(Extracted records)

╭──

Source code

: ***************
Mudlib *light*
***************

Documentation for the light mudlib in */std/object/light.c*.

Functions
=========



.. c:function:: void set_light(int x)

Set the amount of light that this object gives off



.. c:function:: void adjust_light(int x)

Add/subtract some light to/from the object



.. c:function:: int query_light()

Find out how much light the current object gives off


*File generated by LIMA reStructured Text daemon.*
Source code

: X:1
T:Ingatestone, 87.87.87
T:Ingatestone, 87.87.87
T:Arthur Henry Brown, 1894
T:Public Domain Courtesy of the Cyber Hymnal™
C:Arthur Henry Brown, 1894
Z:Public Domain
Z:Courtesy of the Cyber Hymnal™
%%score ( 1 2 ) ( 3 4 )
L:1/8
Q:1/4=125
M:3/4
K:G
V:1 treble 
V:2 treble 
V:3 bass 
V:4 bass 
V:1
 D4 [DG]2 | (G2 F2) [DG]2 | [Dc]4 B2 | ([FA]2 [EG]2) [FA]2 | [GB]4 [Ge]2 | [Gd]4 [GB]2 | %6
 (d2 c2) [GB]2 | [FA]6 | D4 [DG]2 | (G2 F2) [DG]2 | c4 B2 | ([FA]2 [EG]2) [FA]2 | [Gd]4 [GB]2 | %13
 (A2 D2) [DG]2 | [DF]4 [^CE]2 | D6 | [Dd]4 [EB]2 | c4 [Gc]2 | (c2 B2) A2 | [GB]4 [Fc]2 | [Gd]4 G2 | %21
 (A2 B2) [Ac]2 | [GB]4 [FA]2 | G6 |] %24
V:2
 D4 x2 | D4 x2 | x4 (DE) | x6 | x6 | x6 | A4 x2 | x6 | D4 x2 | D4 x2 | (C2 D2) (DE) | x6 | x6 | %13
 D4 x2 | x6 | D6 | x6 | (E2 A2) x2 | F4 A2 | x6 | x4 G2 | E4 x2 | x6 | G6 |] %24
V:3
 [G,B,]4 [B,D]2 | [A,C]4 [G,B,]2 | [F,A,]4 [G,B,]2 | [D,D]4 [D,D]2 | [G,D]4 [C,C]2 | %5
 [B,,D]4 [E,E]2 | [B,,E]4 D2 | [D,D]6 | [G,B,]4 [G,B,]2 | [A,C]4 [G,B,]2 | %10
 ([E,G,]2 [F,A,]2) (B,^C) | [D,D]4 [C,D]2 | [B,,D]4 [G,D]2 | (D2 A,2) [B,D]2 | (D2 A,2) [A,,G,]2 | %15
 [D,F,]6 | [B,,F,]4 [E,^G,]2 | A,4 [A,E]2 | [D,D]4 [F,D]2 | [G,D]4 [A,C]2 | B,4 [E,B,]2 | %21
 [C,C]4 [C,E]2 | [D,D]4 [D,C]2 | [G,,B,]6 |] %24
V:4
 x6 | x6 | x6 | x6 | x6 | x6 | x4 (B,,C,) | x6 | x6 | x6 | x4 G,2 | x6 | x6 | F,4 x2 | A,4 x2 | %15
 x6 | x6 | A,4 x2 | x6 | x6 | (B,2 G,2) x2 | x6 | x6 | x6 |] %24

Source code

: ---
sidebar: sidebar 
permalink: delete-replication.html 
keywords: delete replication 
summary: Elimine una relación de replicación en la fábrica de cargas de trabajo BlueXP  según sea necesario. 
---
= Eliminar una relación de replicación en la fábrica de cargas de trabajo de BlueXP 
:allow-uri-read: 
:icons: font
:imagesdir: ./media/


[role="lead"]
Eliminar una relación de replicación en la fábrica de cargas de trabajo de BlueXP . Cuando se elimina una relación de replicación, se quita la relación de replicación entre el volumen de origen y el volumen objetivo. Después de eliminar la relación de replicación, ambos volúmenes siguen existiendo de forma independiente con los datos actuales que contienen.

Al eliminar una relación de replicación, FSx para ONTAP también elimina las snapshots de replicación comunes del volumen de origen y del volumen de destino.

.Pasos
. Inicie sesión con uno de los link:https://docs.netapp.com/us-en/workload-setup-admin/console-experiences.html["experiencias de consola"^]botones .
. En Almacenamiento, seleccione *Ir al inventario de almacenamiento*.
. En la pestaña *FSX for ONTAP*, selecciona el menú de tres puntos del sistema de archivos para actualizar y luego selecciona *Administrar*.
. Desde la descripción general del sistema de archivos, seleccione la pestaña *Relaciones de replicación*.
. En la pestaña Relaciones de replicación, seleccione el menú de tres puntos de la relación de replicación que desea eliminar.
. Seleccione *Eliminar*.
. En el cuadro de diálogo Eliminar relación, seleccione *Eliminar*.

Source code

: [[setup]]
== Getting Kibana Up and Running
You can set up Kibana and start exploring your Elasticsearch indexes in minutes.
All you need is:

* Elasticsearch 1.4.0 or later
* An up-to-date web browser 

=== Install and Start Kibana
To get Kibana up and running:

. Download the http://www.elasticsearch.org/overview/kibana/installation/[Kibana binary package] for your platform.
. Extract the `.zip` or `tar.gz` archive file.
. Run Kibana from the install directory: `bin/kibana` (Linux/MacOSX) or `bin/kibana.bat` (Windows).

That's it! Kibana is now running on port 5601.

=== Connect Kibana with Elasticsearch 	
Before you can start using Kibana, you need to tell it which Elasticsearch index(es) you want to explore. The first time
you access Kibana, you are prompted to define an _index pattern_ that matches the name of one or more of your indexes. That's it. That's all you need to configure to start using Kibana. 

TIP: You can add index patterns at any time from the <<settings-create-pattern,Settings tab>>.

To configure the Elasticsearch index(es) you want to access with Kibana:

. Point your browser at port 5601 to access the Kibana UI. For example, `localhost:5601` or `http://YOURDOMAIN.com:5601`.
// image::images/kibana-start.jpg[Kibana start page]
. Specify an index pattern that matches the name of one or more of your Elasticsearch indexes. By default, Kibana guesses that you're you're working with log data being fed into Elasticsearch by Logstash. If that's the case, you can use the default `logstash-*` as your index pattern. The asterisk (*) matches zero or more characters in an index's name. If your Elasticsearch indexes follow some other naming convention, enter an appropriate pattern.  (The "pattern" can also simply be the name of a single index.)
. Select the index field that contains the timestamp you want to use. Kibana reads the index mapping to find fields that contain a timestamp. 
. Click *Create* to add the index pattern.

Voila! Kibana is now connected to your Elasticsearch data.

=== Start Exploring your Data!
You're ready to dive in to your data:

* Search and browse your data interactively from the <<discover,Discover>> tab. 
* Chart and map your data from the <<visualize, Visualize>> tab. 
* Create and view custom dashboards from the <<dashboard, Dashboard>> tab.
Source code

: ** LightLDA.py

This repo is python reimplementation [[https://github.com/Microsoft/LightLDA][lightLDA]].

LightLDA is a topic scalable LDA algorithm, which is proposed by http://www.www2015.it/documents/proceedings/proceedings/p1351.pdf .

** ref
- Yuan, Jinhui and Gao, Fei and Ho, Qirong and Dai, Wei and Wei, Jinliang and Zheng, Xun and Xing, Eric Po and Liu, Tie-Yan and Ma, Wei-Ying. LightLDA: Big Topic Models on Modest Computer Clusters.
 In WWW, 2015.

╰──

• **Exercise directions**: Retype the entries above exactly, but only from the line containing "luego selecciona *Administrar*." through the line containing "you access Kibana, you", both included.

• **Expected answer**:
. En la pestaña *FSX for ONTAP*, selecciona el menú de tres puntos del sistema de archivos para actualizar y luego selecciona *Administrar*.
. Desde la descripción general del sistema de archivos, seleccione la pestaña *Relaciones de replicación*.
. En la pestaña Relaciones de replicación, seleccione el menú de tres puntos de la relación de replicación que desea eliminar.
. Seleccione *Eliminar*.
. En el cuadro de diálogo Eliminar relación, seleccione *Eliminar*.

Source code

: [[setup]]
== Getting Kibana Up and Running
You can set up Kibana and start exploring your Elasticsearch indexes in minutes.
All you need is:

* Elasticsearch 1.4.0 or later
* An up-to-date web browser 

=== Install and Start Kibana
To get Kibana up and running:

. Download the http://www.elasticsearch.org/overview/kibana/installation/[Kibana binary package] for your platform.
. Extract the `.zip` or `tar.gz` archive file.
. Run Kibana from the install directory: `bin/kibana` (Linux/MacOSX) or `bin/kibana.bat` (Windows).

That's it! Kibana is now running on port 5601.

=== Connect Kibana with Elasticsearch 	
Before you can start using Kibana, you need to tell it which Elasticsearch index(es) you want to explore. The first time
you access Kibana, you are prompted to define an _index pattern_ that matches the name of one or more of your indexes. That's it. That's all you need to configure to start using Kibana. 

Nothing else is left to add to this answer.